# Getting Started
This notebook uses iPython Parallel to crawl multiple sites simultaneously. To get started, we'll have to first setup our environment. We need to connect to the iPython cluster we setup on SeaWulf and verify that all of the processors we requested are available:

In [2]:
import ipyparallel as ipp
c = ipp.Client()
print('Number of processors available: ' + str(len(c.ids)))

Number of processors available: 0


We can verify that MPI is working using the parallel cell magic command "%px" and some simple code.   

In [1]:
%%px
from mpi4py import MPI

comm = MPI.COMM_WORLD
rank = comm.Get_rank()
print("Processor " + str(rank) + " reporting for duty.")

ERROR:root:Cell magic `%%px` not found.


# Limits

The Web crawlers we use are modified versions of the Python libraries iCrawler (https://pypi.python.org/pypi/icrawler/0.4.7) and InstagramCrawler (https://github.com/iammrhelo/InstagramCrawler).

### Baidu, Bing, Flickr, Google, and Photobucket

The iCrawler-based script is used to scrape the sites listed above. The limits for each of these sites are:

* Baidu, Bing, and Google limit you to the first 1000 search results per crawl.
* Photobucket's top-100 RSS feed only contains 100 images (surprise!)
* Flickr limits you to 3600 images per hour, requires that you obtain an API key, and will ban the key if you exceed this limit.

### Instagram and Smugmug

The InstagramCrawler-based scripts can be used to scrape both Instagram and Smugmug. Instead of using each of these sites APIs, these scripts mimic a human user that is very polite and doesn't exceed acesss limits. Since they don't use any official API, there aren't strict limits on the number of images you can download. However, since it mimics a human user with explicit sleep timers, it can take significantly longer than the iCrawler-based script.

# Crawling the Web

The following block of code is setup to crawl each site you select in parallel. You can modify the variable keyword to change the keyword you search each site for, maxnum to change the maximum number of images you will download from any Website, and crawlers to select which sites you will crawl.

■ Extracted information:
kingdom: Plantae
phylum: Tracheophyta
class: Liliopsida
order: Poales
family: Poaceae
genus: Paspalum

==

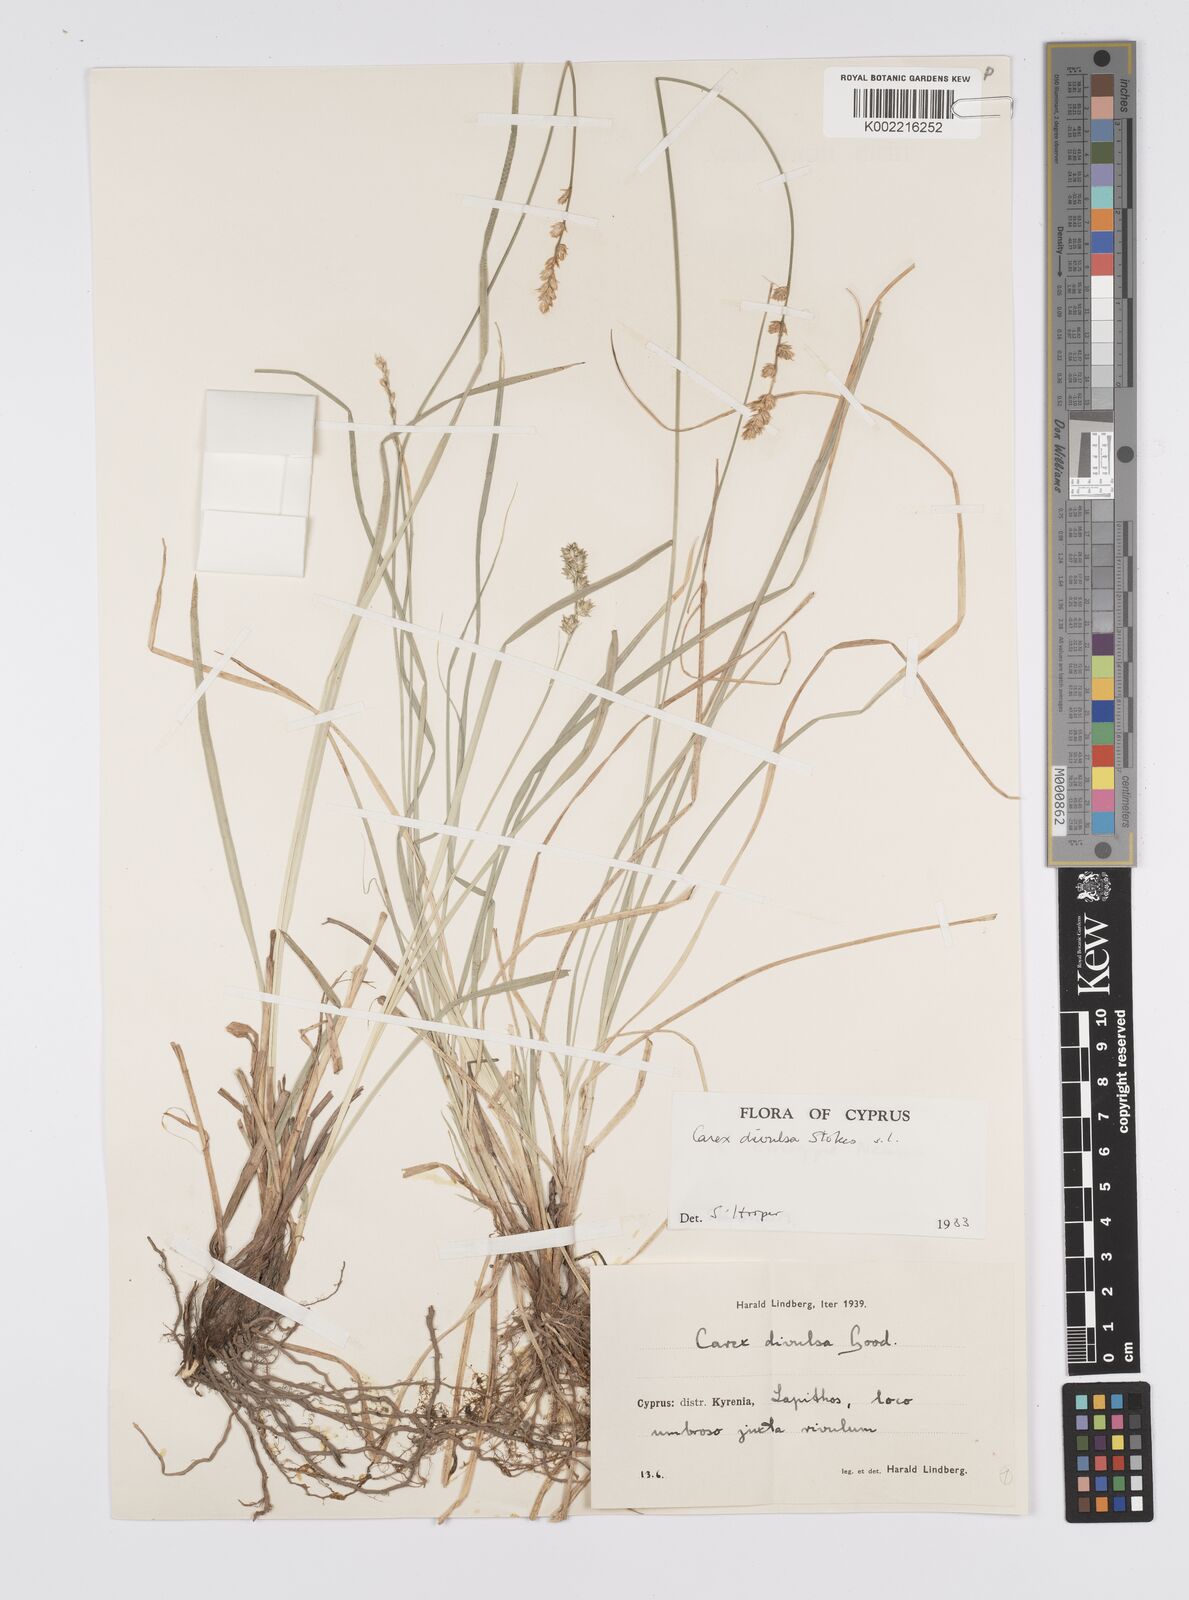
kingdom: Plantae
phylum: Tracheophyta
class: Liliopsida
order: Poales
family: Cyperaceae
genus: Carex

--

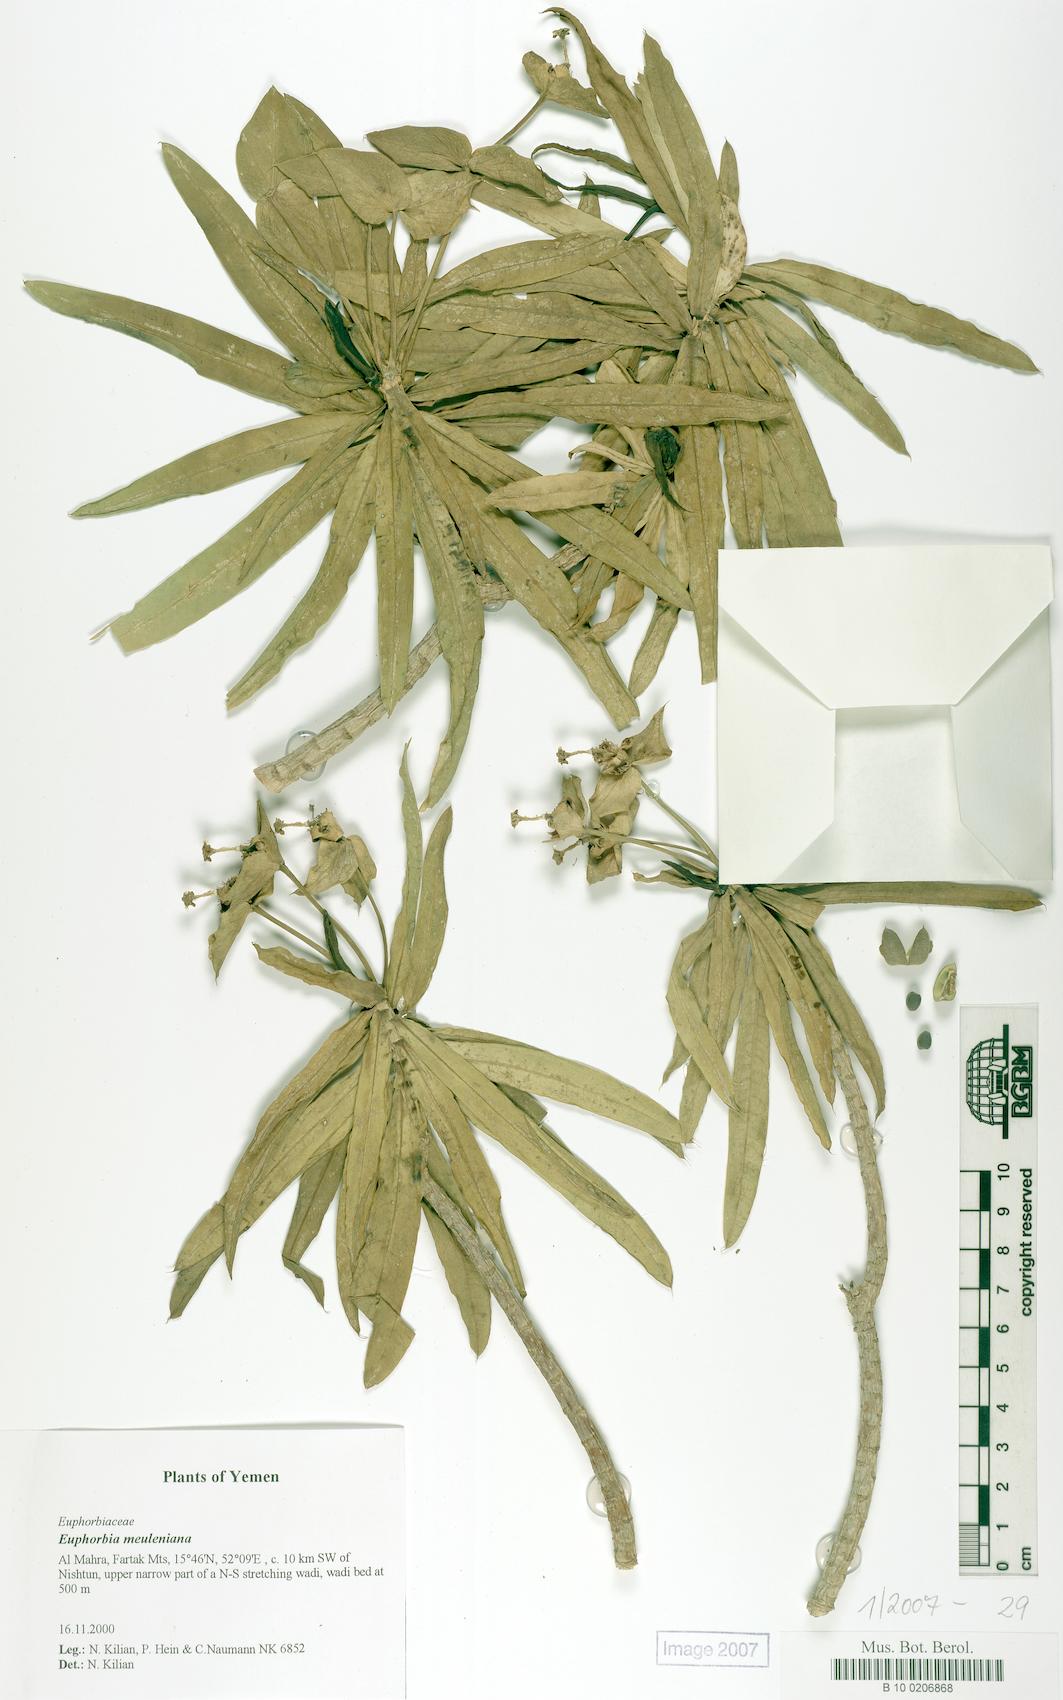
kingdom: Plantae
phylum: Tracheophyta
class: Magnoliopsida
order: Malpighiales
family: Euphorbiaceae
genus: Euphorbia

■ Written request: In the web-crawling notebook, why can the InstagramCrawler-based scripts take significantly longer than the iCrawler-based script? Answer in one to three sentences. The data has no connection to the web-crawling notebook.

■ Expected output: The InstagramCrawler-based scripts don't use the sites' APIs. Instead, they mimic a very polite human user with explicit sleep timers so they don't exceed access limits, and those timed pauses make crawling slower.